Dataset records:
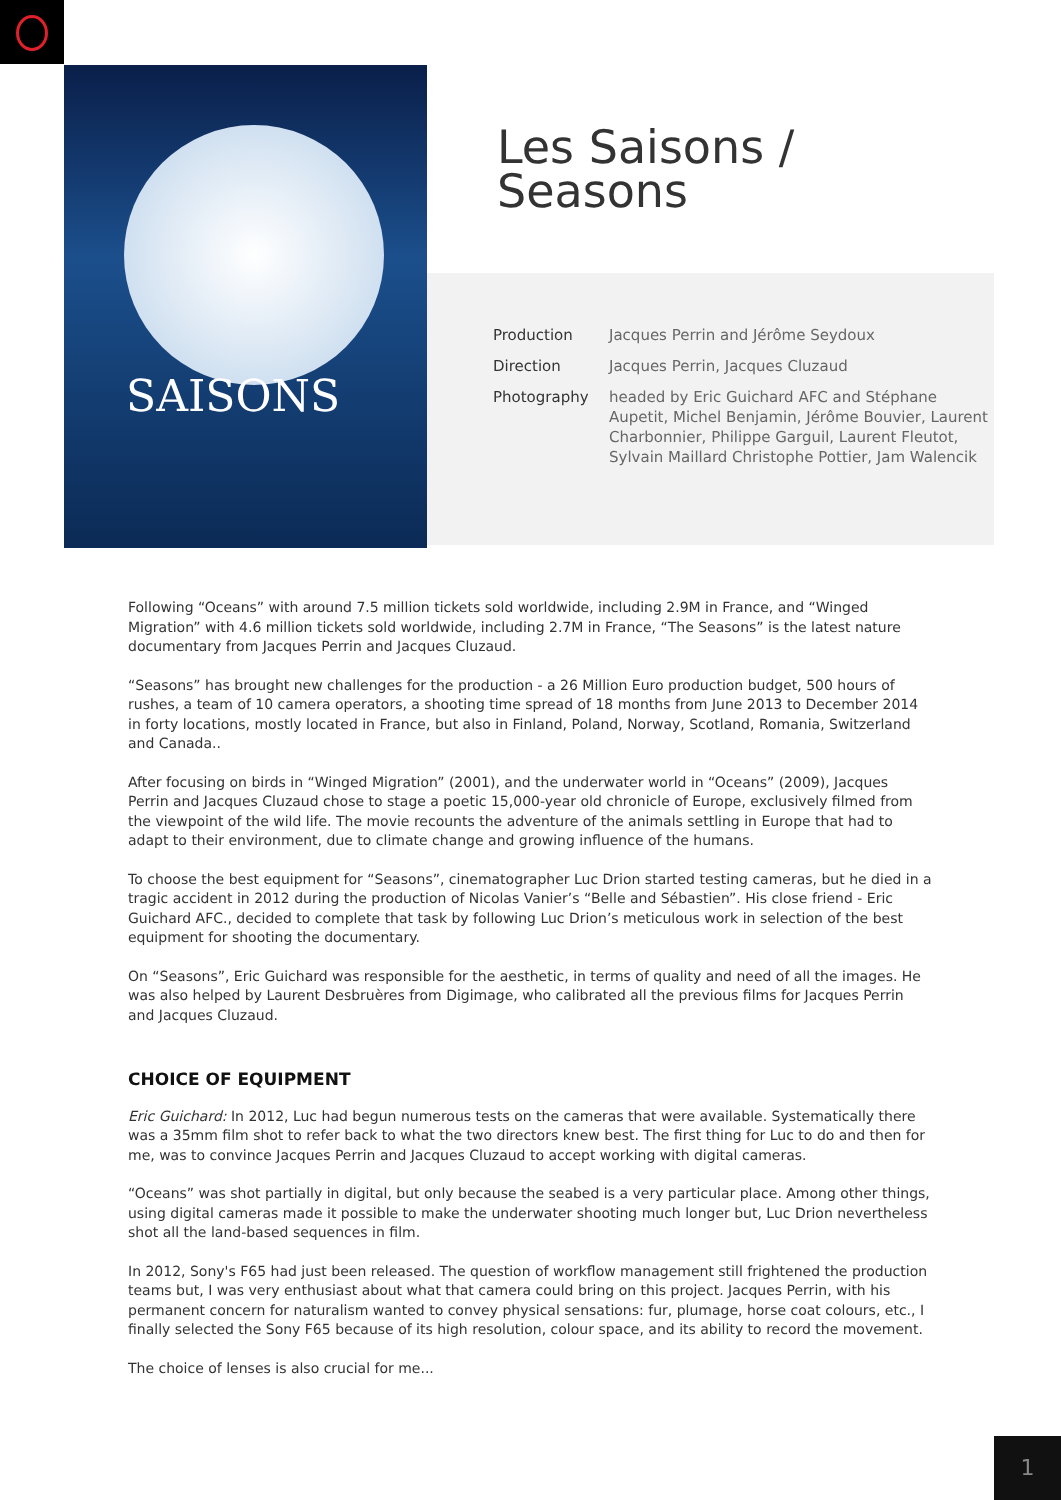SAISONS
Les Saisons /
Seasons
Production Jacques Perrin and Jérôme Seydoux
Direction Jacques Perrin, Jacques Cluzaud
Photography headed by Eric Guichard AFC and Stéphane Aupetit, Michel Benjamin, Jérôme Bouvier, Laurent Charbonnier, Philippe Garguil, Laurent Fleutot, Sylvain Maillard Christophe Pottier, Jam Walencik
Following “Oceans” with around 7.5 million tickets sold worldwide, including 2.9M in France, and “Winged Migration” with 4.6 million tickets sold worldwide, including 2.7M in France, “The Seasons” is the latest nature documentary from Jacques Perrin and Jacques Cluzaud.
“Seasons” has brought new challenges for the production - a 26 Million Euro production budget, 500 hours of rushes, a team of 10 camera operators, a shooting time spread of 18 months from June 2013 to December 2014 in forty locations, mostly located in France, but also in Finland, Poland, Norway, Scotland, Romania, Switzerland and Canada..
After focusing on birds in “Winged Migration” (2001), and the underwater world in “Oceans” (2009), Jacques Perrin and Jacques Cluzaud chose to stage a poetic 15,000-year old chronicle of Europe, exclusively filmed from the viewpoint of the wild life. The movie recounts the adventure of the animals settling in Europe that had to adapt to their environment, due to climate change and growing influence of the humans.
To choose the best equipment for “Seasons”, cinematographer Luc Drion started testing cameras, but he died in a tragic accident in 2012 during the production of Nicolas Vanier’s “Belle and Sébastien”. His close friend - Eric Guichard AFC., decided to complete that task by following Luc Drion’s meticulous work in selection of the best equipment for shooting the documentary.
On “Seasons”, Eric Guichard was responsible for the aesthetic, in terms of quality and need of all the images. He was also helped by Laurent Desbruères from Digimage, who calibrated all the previous films for Jacques Perrin and Jacques Cluzaud.
CHOICE OF EQUIPMENT
Eric Guichard: In 2012, Luc had begun numerous tests on the cameras that were available. Systematically there was a 35mm film shot to refer back to what the two directors knew best. The first thing for Luc to do and then for me, was to convince Jacques Perrin and Jacques Cluzaud to accept working with digital cameras.
“Oceans” was shot partially in digital, but only because the seabed is a very particular place. Among other things, using digital cameras made it possible to make the underwater shooting much longer but, Luc Drion nevertheless shot all the land-based sequences in film.
In 2012, Sony's F65 had just been released. The question of workflow management still frightened the production teams but, I was very enthusiast about what that camera could bring on this project. Jacques Perrin, with his permanent concern for naturalism wanted to convey physical sensations: fur, plumage, horse coat colours, etc., I finally selected the Sony F65 because of its high resolution, colour space, and its ability to record the movement.
The choice of lenses is also crucial for me...
1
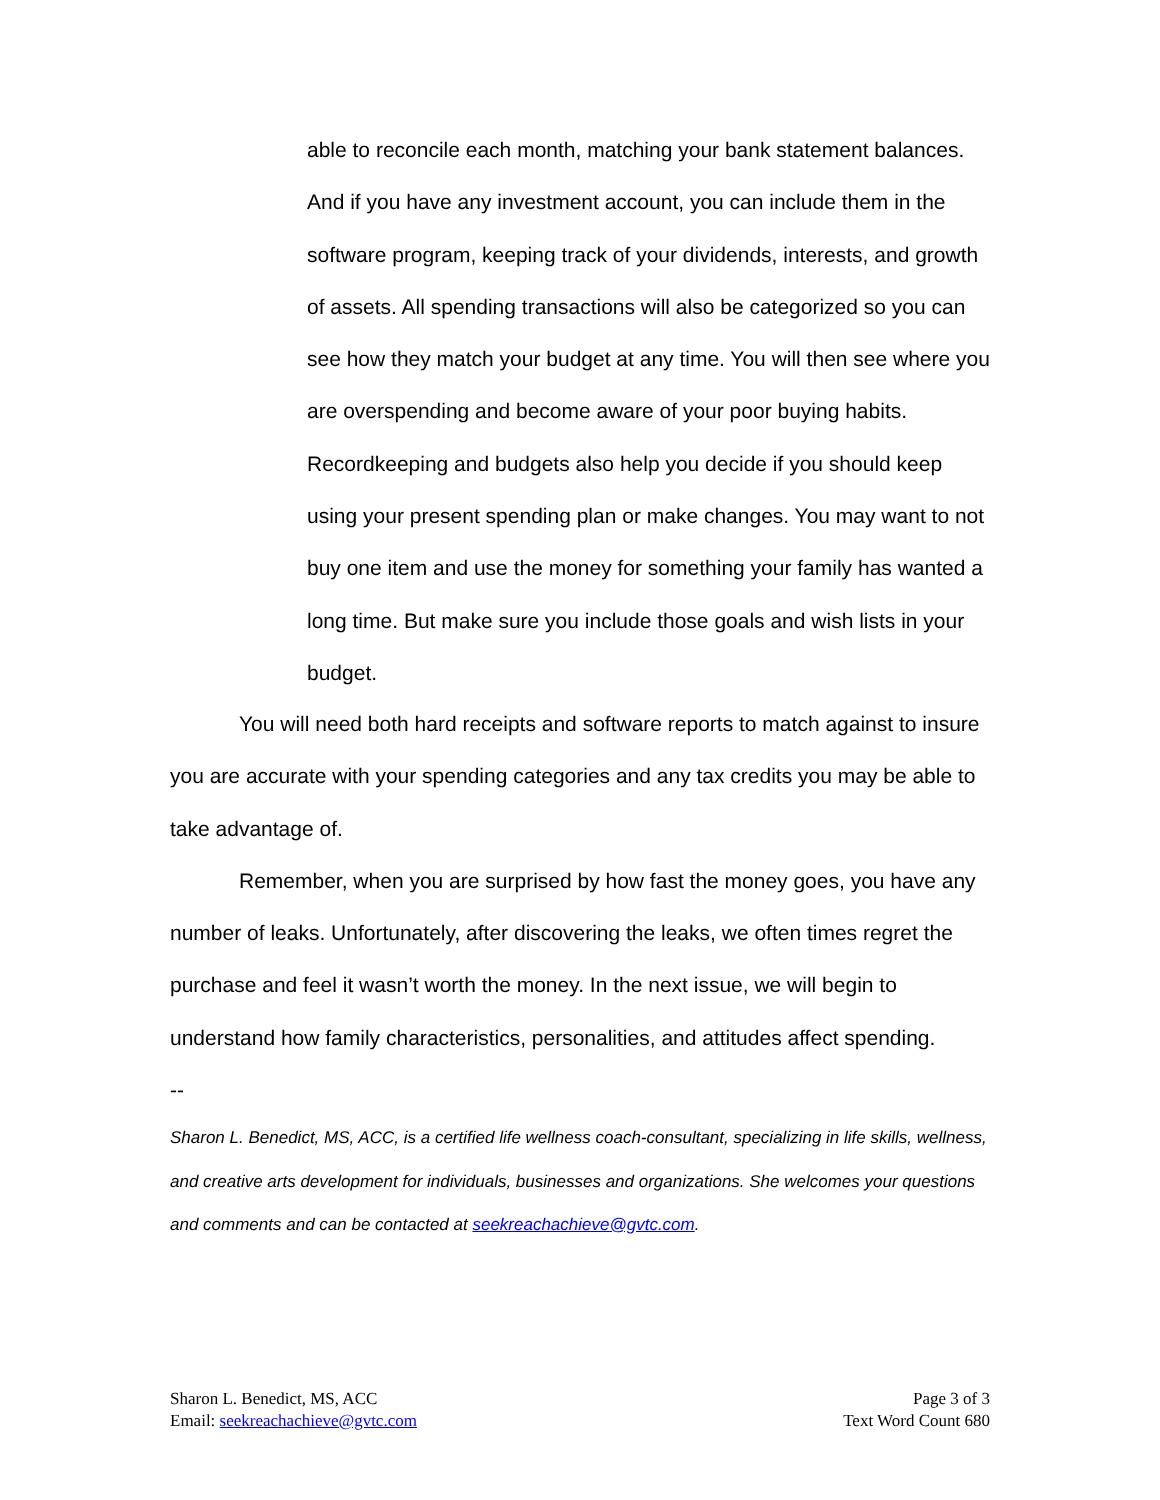able to reconcile each month, matching your bank statement balances. And if you have any investment account, you can include them in the software program, keeping track of your dividends, interests, and growth of assets. All spending transactions will also be categorized so you can see how they match your budget at any time. You will then see where you are overspending and become aware of your poor buying habits. Recordkeeping and budgets also help you decide if you should keep using your present spending plan or make changes. You may want to not buy one item and use the money for something your family has wanted a long time. But make sure you include those goals and wish lists in your budget.
You will need both hard receipts and software reports to match against to insure you are accurate with your spending categories and any tax credits you may be able to take advantage of.
Remember, when you are surprised by how fast the money goes, you have any number of leaks. Unfortunately, after discovering the leaks, we often times regret the purchase and feel it wasn’t worth the money. In the next issue, we will begin to understand how family characteristics, personalities, and attitudes affect spending.
--
Sharon L. Benedict, MS, ACC, is a certified life wellness coach-consultant, specializing in life skills, wellness, and creative arts development for individuals, businesses and organizations. She welcomes your questions and comments and can be contacted at seekreachachieve@gvtc.com.
Sharon L. Benedict, MS, ACC
Email: seekreachachieve@gvtc.com
Page 3 of 3
Text Word Count 680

**WHAT IS BEING ASKED**
Write out each line above with the word "Sharon".

**EXERCISE RESULT**
Sharon L. Benedict, MS, ACC, is a certified life wellness coach-consultant, specializing in life skills, wellness, and creative arts development for individuals, businesses and organizations. She welcomes your questions and comments and can be contacted at seekreachachieve@gvtc.com.
Sharon L. Benedict, MS, ACC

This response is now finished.